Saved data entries
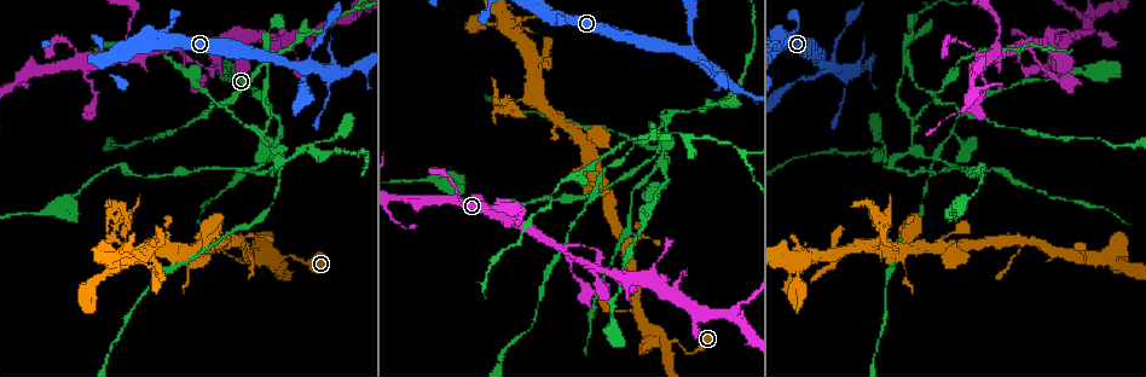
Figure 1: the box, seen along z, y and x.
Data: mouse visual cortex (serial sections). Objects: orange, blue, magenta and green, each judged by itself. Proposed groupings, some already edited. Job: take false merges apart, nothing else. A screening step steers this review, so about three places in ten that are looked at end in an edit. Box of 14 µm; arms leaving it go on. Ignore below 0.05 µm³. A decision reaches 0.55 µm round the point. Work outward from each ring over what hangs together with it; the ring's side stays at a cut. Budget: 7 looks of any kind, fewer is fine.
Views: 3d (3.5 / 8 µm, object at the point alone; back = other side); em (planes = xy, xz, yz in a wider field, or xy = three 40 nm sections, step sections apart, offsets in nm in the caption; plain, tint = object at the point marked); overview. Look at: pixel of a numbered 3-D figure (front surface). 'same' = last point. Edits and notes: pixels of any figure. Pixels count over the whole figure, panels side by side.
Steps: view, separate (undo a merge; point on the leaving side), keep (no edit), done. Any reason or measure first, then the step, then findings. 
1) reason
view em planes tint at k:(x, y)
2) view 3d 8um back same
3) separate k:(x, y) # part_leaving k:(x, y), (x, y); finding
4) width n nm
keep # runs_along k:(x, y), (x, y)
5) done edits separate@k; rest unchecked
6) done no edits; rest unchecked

narrows sharply
view 3d 3.5um back at 1:(876, 245)

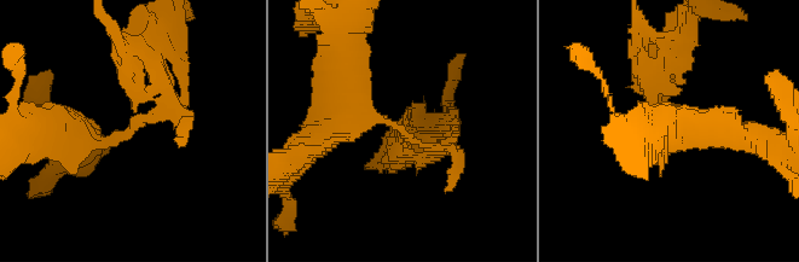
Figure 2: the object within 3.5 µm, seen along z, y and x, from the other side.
arms 3; arm_widths 150, 200, 350 nm; need the tissue
view em xy step 2 tint at 2:(130, 130)

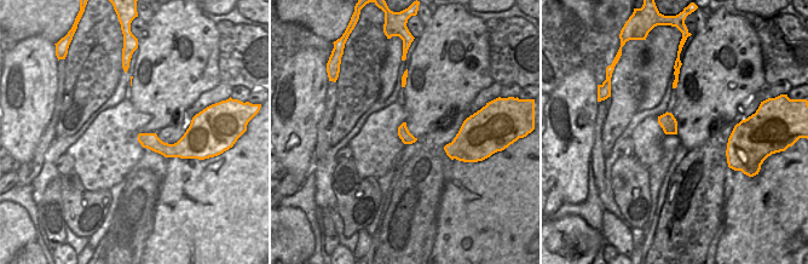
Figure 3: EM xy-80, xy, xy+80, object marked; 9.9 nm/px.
separate 2:(671, 75) # part_leaving 2:(650, 100), (641, 52), (669, 25); a second cell is stuck on

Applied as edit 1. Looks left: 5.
view overview

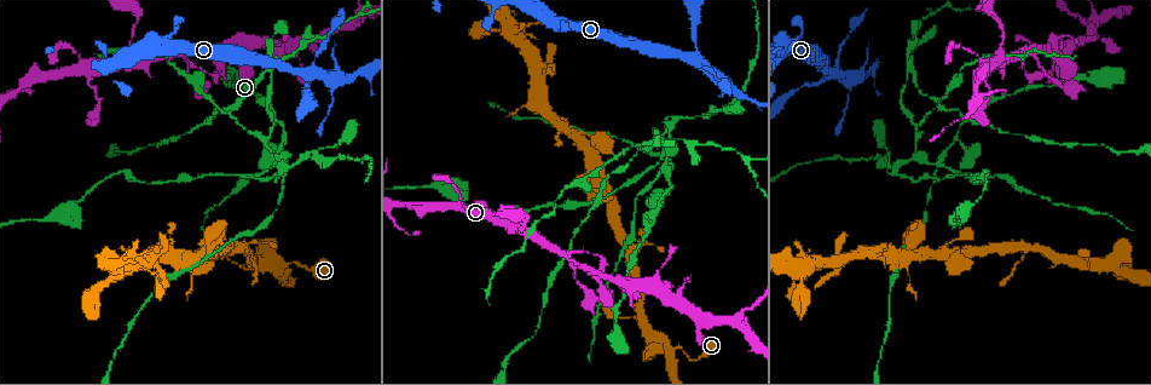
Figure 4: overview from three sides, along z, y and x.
a narrow waist
view em xy step 1 tint at 4:(654, 216)

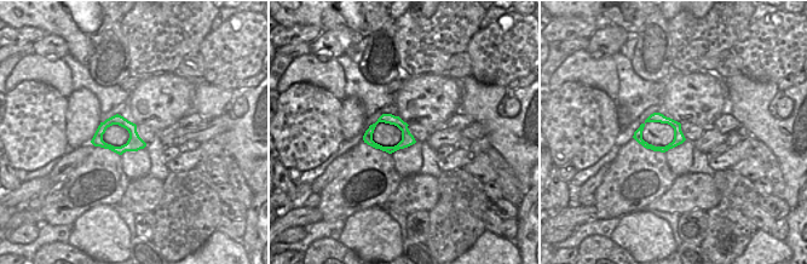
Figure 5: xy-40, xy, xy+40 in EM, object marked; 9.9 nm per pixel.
view 3d 3.5um same

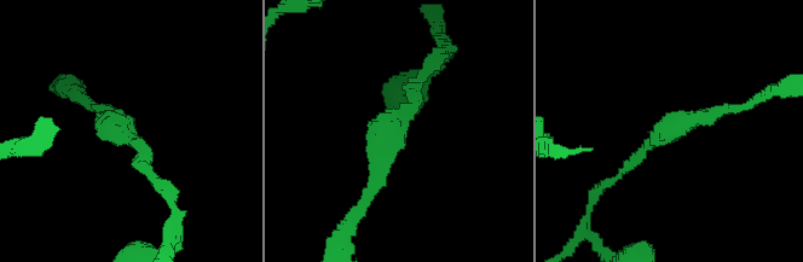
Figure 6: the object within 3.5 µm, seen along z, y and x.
separate 6:(403, 75) # two cells meet here

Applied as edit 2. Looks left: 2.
view overview

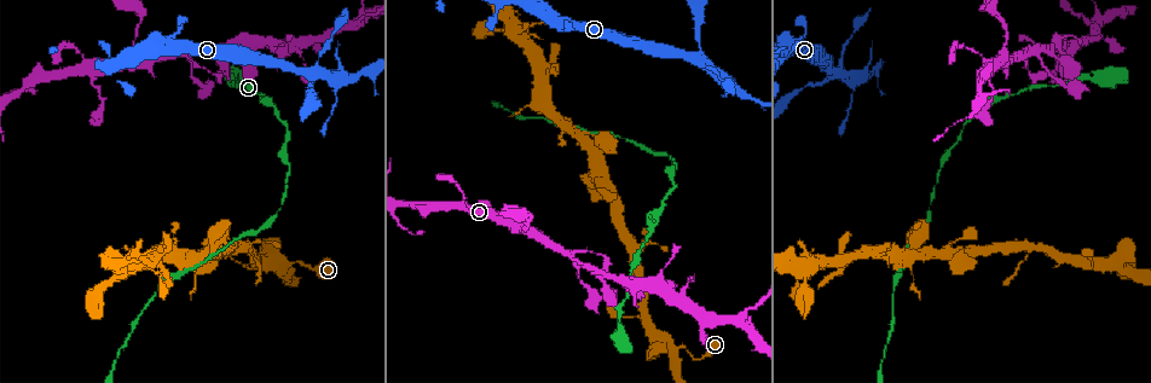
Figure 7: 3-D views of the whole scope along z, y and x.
abrupt turn
view 3d 3.5um at 7:(308, 74)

— What the task asks —
Where the line containing "4) width n nm" appears in the records above, begin copying and continue exactly through the last line, with nothing else; omit every picture.

— Solution to the exercise —
4) width n nm
keep # runs_along k:(x, y), (x, y)
5) done edits separate@k; rest unchecked
6) done no edits; rest unchecked

narrows sharply
view 3d 3.5um back at 1:(876, 245)

Figure 2: the object within 3.5 µm, seen along z, y and x, from the other side.
arms 3; arm_widths 150, 200, 350 nm; need the tissue
view em xy step 2 tint at 2:(130, 130)

Figure 3: EM xy-80, xy, xy+80, object marked; 9.9 nm/px.
separate 2:(671, 75) # part_leaving 2:(650, 100), (641, 52), (669, 25); a second cell is stuck on

Applied as edit 1. Looks left: 5.
view overview

Figure 4: overview from three sides, along z, y and x.
a narrow waist
view em xy step 1 tint at 4:(654, 216)

Figure 5: xy-40, xy, xy+40 in EM, object marked; 9.9 nm per pixel.
view 3d 3.5um same

Figure 6: the object within 3.5 µm, seen along z, y and x.
separate 6:(403, 75) # two cells meet here

Applied as edit 2. Looks left: 2.
view overview

Figure 7: 3-D views of the whole scope along z, y and x.
abrupt turn
view 3d 3.5um at 7:(308, 74)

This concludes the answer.